Free cash flow takeaway
A quick read on the company's cash generation and what it means for investors.
The company generated positive free cash flow in the quarter, a significant improvement from the negative free cash flow a year earlier, though free cash flow was lower than the prior quarter. The free cash flow margin improved year-over-year but weakened sequentially.
- Revenue increased sequentially and year-over-year. Operating cash flow rose sharply compared to the same quarter last year, but fell from the previous quarter. Capital expenditure was higher than both prior periods. As a result, free cash flow turned positive year-over-year, while the margin expanded from negative to positive, but contracted from the prior quarter.
- Compared to the immediately preceding quarter, revenue was higher but operating cash flow and free cash flow were lower, leading to a lower free cash flow margin. Versus the same quarter one year earlier, all metrics improved: revenue, operating cash flow, capital expenditure, free cash flow, and the margin turned from negative to positive.
FCF snapshot
Quarterly and TTM cash-flow metrics with the minimum valuation context.
TTM free cash flow
$818.0M
Trailing twelve-month free cash flow.
Quarter free cash flow
$95.0M
Free cash flow in the selected fiscal quarter.
Operating cash flow
$177.0M
Cash generated by operations before capital spending.
CapEx
$82.0M
Capital spending and related asset purchases.
FCF margin
5.2%
The share of revenue converted into free cash flow.
Cash flow trend
A short quarterly history shows whether FCF is scaling with revenue or only spiking for one period.
| Period | Revenue | Operating CF | CapEx | FCF | FCF margin |
|---|---|---|---|---|---|
| 2023-06-30 | $1.6B | $229.0M | $41.0M | $188.0M | 11.4% |
| 2023-09-30 | $1.7B | $191.0M | $59.0M | $132.0M | 8.0% |
| 2023-12-31 | $1.7B | $458.0M | $55.0M | $403.0M | 23.3% |
| 2024-03-31 | $1.8B | $177.0M | $82.0M | $95.0M | 5.2% |
Cash conversion quality
Checks that separate high-quality free cash flow from accounting noise or working-capital timing.
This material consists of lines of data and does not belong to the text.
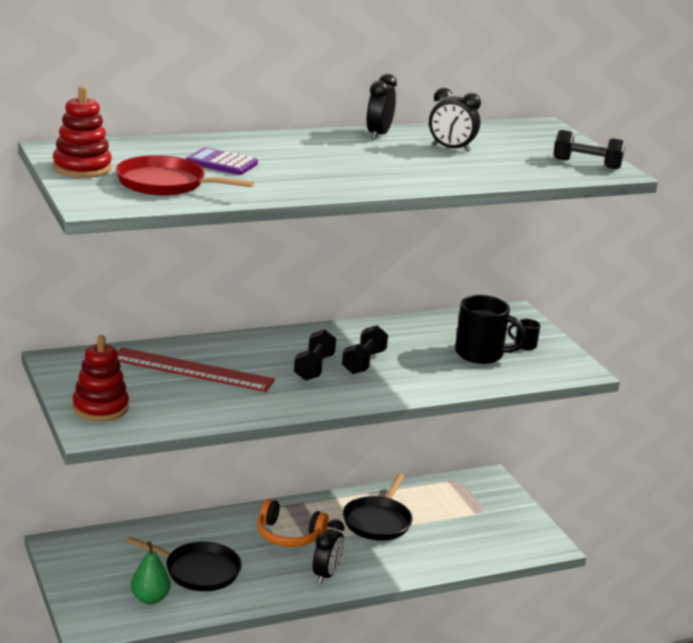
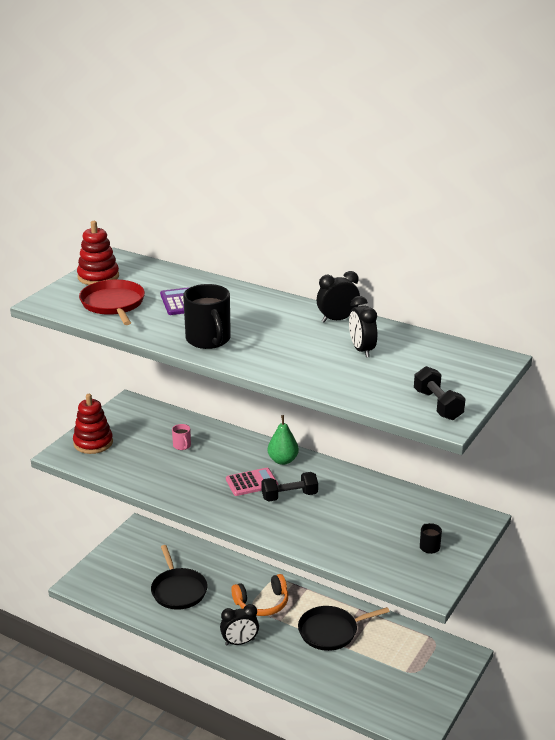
camera: 55 degrees right, 5 degrees up
red ruler [117,348,275,392] -> pink mug [172,424,191,450]
green pear [131,542,171,604] -> green pear moved to [268,415,299,465]
orange headphones [257,499,329,547] -> orange headphones turned 90 degrees counterclockwise [231,574,288,616]
black dumbbell [294,330,336,381] -> pink calculator [226,468,278,496]
black mug [455,295,527,364] -> black mug moved to [183,284,231,349]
| FCF / net income | 39.1% | Shows whether accounting earnings convert into cash. |
| CapEx / revenue | 4.5% | Lower capital intensity usually supports FCF margin. |
| Net cash | -$3.2B | Cash and equivalents minus total debt. |
Recent events shaping cash flow
Near-term business events that help explain the free cash flow result.
Year-over-Year Operating Cash Flow Improvement
The sharp increase in operating cash flow compared to the prior year was driven by higher operating results and favorable working capital changes, as noted in the filing. This drove free cash flow from negative to positive.
The improvement in operating cash flow was the primary factor in the positive free cash flow this quarter, contrasting with the prior year's negative free cash flow.
What the cash flow says
How to interpret the company's free cash flow beyond the headline number.
Revenue increased sequentially and year-over-year. Operating cash flow rose sharply compared to the same quarter last year, but fell from the previous quarter. Capital expenditure was higher than both prior periods. As a result, free cash flow turned positive year-over-year, while the margin expanded from negative to positive, but contracted from the prior quarter.
Compared to the immediately preceding quarter, revenue was higher but operating cash flow and free cash flow were lower, leading to a lower free cash flow margin. Versus the same quarter one year earlier, all metrics improved: revenue, operating cash flow, capital expenditure, free cash flow, and the margin turned from negative to positive.
Monitor the trajectory of working capital changes, particularly accounts payable and accrued expenses, as they were a significant factor in the year-over-year operating cash flow improvement.